Chi preferisce il silenzio sulla vicenda? 

C’è un partito che si è formato subito dopo le dichiarazioni del pentito Fonti. Un partito trasversale fatto da sindaci, amministratori vari, partiti politici, associazioni: il partito dei “rassicuratori”. Sono quelli che mettono avanti il commercio, il turismo, gli investimenti edili nelle coste calabresi. Per loro è tutto falso, è tutto un complotto contro la Calabria. Nessuno ci ha mai spiegato come fa il pentito Fonti a sapere che in quei punti vi erano delle navi affondate.

Ad oggi qual è la vostra unica certezza e quali sono i margini di riapertura del caso?

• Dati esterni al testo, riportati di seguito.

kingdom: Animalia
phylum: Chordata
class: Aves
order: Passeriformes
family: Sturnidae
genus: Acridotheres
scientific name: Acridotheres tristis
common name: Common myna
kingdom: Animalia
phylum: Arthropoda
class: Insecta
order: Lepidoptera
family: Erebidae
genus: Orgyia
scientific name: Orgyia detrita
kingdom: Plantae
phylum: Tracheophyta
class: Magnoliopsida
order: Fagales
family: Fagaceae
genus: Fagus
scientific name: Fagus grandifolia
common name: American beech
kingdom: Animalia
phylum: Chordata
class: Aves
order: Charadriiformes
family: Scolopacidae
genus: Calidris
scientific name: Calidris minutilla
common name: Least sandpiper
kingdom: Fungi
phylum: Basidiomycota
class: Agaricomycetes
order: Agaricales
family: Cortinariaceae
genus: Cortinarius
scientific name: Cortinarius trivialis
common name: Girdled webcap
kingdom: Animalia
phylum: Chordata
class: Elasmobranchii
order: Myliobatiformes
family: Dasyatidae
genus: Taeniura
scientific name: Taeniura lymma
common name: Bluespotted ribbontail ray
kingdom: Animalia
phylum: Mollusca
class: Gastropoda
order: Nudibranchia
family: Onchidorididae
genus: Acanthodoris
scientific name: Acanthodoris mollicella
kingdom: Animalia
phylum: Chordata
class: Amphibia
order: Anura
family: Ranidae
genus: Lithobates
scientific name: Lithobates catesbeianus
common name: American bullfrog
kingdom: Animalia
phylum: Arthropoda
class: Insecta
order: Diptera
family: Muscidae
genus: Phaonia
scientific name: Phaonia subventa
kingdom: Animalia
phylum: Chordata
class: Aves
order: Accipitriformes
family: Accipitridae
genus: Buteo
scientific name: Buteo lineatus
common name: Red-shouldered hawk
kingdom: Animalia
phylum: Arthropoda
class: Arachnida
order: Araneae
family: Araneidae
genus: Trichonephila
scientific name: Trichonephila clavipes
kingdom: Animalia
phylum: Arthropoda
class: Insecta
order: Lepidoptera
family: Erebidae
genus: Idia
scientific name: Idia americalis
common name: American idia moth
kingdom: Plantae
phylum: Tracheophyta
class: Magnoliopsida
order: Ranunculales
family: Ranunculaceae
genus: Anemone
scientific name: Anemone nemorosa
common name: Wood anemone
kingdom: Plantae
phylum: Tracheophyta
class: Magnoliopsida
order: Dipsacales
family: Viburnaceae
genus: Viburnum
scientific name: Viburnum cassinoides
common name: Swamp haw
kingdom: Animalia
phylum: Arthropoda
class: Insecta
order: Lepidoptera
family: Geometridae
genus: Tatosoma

Oggi a distanza di tanti anni l’unico dato certo che abbiamo e che il procuratore di Paola, Bruno Giordano, ha più volte evidenziato, è che nella valle dell’Oliva, dove la “Rosso” spiaggia, sono seppelliti 100mila metri cubi di materiale tossico e nocivo. L’unica concreta speranza di riagganciare il caso “Rosso” potrebbe essere la riapertura, possibile, dell’inchiesta su Ilaria Alpi. A gennaio 2011 il presidente della Commissione parlamentare d’inchiesta sulle ecomafie, l’onorevole Gaetano Pecorella, dichiara di essere intenzionato a riaprire il caso della morte della giornalista dopo aver ascoltato il maresciallo Scimone, collega di De Grazia. Il maresciallo Scimone, ora in pensione, riferisce a Pecorella che doveva andare lui al posto di De Grazia a la Spezia, che invece doveva recarsi a Crotone sempre per la “Rosso”. E Pecorella ascolta anche il cognato di De Grazia. Aspettiamo l’evolversi degli eventi e gridiamo verità.